If you value that complexity, and you are looking to engage in tasks that require it or otherwise are experienced enough to want it for your own gratification, then it may well be “worth it.” Otherwise, you’ll be paying for features you don’t know how to use in the first place.
That said, there is an argument to be made that it is better to invest in something you think you can “grow into” rather than having to buy a second unit once you have outgrown the capabilities of the first.
That said, this assumes that you’ll be sticking with welding long enough for that to happen in the first place.
Overall, higher prices are only worth it if you are sure that you want to pursue welding at home and if you know and need the things these units offer.
2. Which Is the Easiest Type to Learn with?
This is a far easier question to answer – MIG, though if we expand our trio into a quartet, flux core likely wins the crown.
TIG welding requires you to take a much wider range of settings into account. There is a lot more you need to control, and if you are new to the world of welding, that can feel overwhelming.
If this is not for you, then chances are you want to steer clear of TIG welding. That said, it is definitely true that TIG welding is typically better for steel of different kinds.
If this is the specific metal you need to weld, chances are you’ll want to learn how to do it on a machine that is at least in part TIG-compatible.
Stick welding requires a lot more physical engagement with your welding, which can make it much more physically taxing than other models.
MIG has neither of these problems, being typically far easier to use and not as physically exhausting.
However, it does require the use of shield gasses, and when working outside, those can get blown around everywhere, making it near impossible to work.
Avoiding this and sheer cost cutting are the two most powerful incentives behind ditching MIG in favor of flux core welding.
This also has the added benefit of the rods being fed directly and sometimes automatically into the machine, so if you struggle with all of the different settings on a regular welder, this may be the option for you.
Of course, all of that comes in a more simplified package.
3. 110 Volts or 220+ Volts
This all depends on how you plan to power your unit.
If you are looking to power your home unit in the simplest, home-friendliest way possible, then it is the 110v setup you want. This is the voltage level at which standard US power outlets operate.
Going higher than that risks blowing something out.
If you are indeed dealing with something higher, therefore, such as options which run 220v and up, it means that you are working with something that makes use of an external power source which can help provide the extra power.
4. Does Size Matter?
This is an interesting question for home welders, because after all, they aren’t meant to be portable.
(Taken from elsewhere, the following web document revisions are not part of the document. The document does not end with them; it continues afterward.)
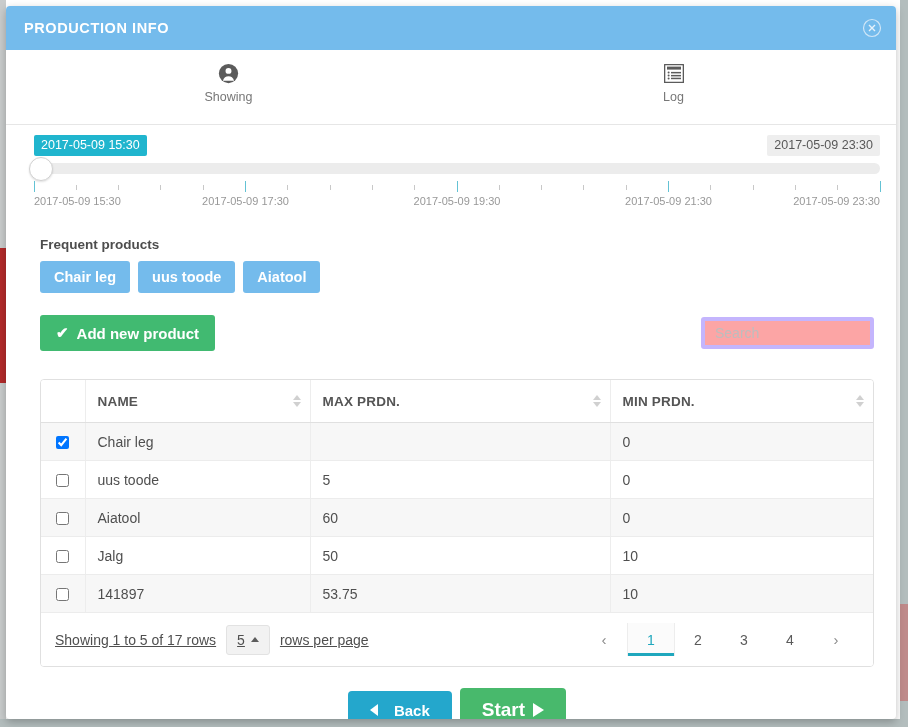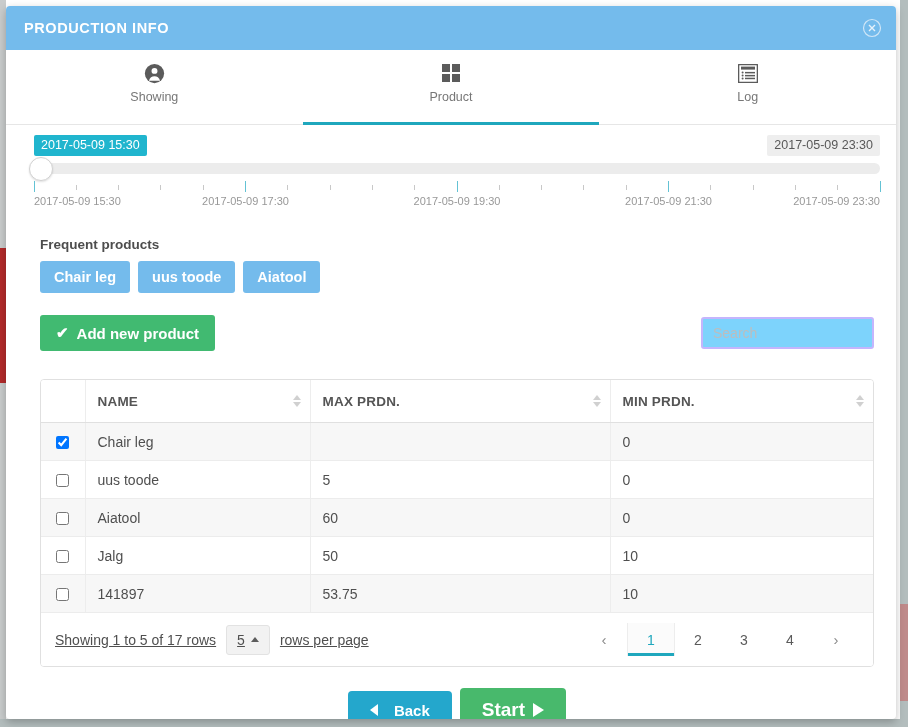--- a/index.html
+++ b/index.html
@@ -249,27 +249,27 @@
     padding: 9px 16px;
     cursor: pointer;
     display: inline-flex;
     align-items: center;
     gap: 8px;
   }
   .search-input {
     width: 173px;
     height: 32px;
     box-sizing: border-box;
-    border: 2px solid #c4b5fd;
+    border: 4px solid #c4b5fd;
     border-radius: 3px;
     padding: 0 10px;
     font-family: "Liberation Sans", sans-serif;
     font-size: 14px;
     color: #555555;
-    background: #7dd3fc;
+    background: #fca5a5;
     outline: none;
   }
   .search-input::placeholder { color: #bdbdbd; }
 
   
   .table-card {
     margin: 28px 22px 0 22px;
     border: 1px solid #e0e0e0;
     border-radius: 4px;
     overflow: hidden;
@@ -488,31 +488,20 @@
         <span class="tab-icon">
           <svg width="21" height="21" viewBox="0 0 24 24">
             <circle cx="12" cy="12" r="11" fill="#5b5b5b"></circle>
             <circle cx="12" cy="9" r="3.4" fill="#ffffff"></circle>
             <path d="M5.6 20.2c1-3.6 3.4-5.2 6.4-5.2s5.4 1.6 6.4 5.2z" fill="#ffffff"></path>
           </svg>
         </span>
         <span class="tab-label">Showing</span>
       </div>
 
-      <div class="tab active">
-        <span class="tab-icon">
-          <svg width="20" height="20" viewBox="0 0 20 20">
-            <rect x="1" y="1" width="8" height="8" fill="#5b5b5b"></rect>
-            <rect x="11" y="1" width="8" height="8" fill="#5b5b5b"></rect>
-            <rect x="1" y="11" width="8" height="8" fill="#5b5b5b"></rect>
-            <rect x="11" y="11" width="8" height="8" fill="#5b5b5b"></rect>
-          </svg>
-        </span>
-        <span class="tab-label">Product</span>
-      </div>
 
       <div class="tab">
         <span class="tab-icon">
           <svg width="20" height="19" viewBox="0 0 20 19">
             <rect x="0.5" y="0.5" width="19" height="18" rx="1" fill="none" stroke="#5b5b5b" stroke-width="1.6"></rect>
             <rect x="3" y="2.6" width="14" height="3" fill="#5b5b5b"></rect>
             <circle cx="4.6" cy="8.6" r="1" fill="#5b5b5b"></circle>
             <circle cx="4.6" cy="11.6" r="1" fill="#5b5b5b"></circle>
             <circle cx="4.6" cy="14.4" r="1" fill="#5b5b5b"></circle>
             <rect x="7" y="7.9" width="10" height="1.5" fill="#5b5b5b"></rect>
Some on this list definitely are, and others definitely are not.
What decides whether or not that size “matters” and how much and in what way it matters is your own personal taste
If you’re buying a home unit and don’t care about portability, by all means, buy a beast, as long as you can find a way to mount it and don’t expect to move it any time soon.
Home Welder Recommendations
So, at the end of all of this, which models come out on top?
While that always depends on what you’re looking for in a welder, the first Hobart, Lincoln, and Lotos models all boast a great deal of strength and do a good job of offering fantastic features.
These are the kinds of models that hobbyists should be excited to weld with. They are consistent and allow for a good amount of control over your welds.
On the flip side, the first couple of these in particular are pretty heavy, and they’re mostly in the $700 to $800 price range.
If that isn’t for you, and you’re looking for something less expensive and more lightweight, there are several units that are below $300 and even $200 on this list, though as we have covered, their capabilities are quite limited.
Still, if you’re buying your first-ever beginner welder and want it super cheap, these are the models for you.
There is a lot to think about when buying a home welder.
By following our guide, however, you can avoid being “shocked” while still finding the right “electrifying” choice for you.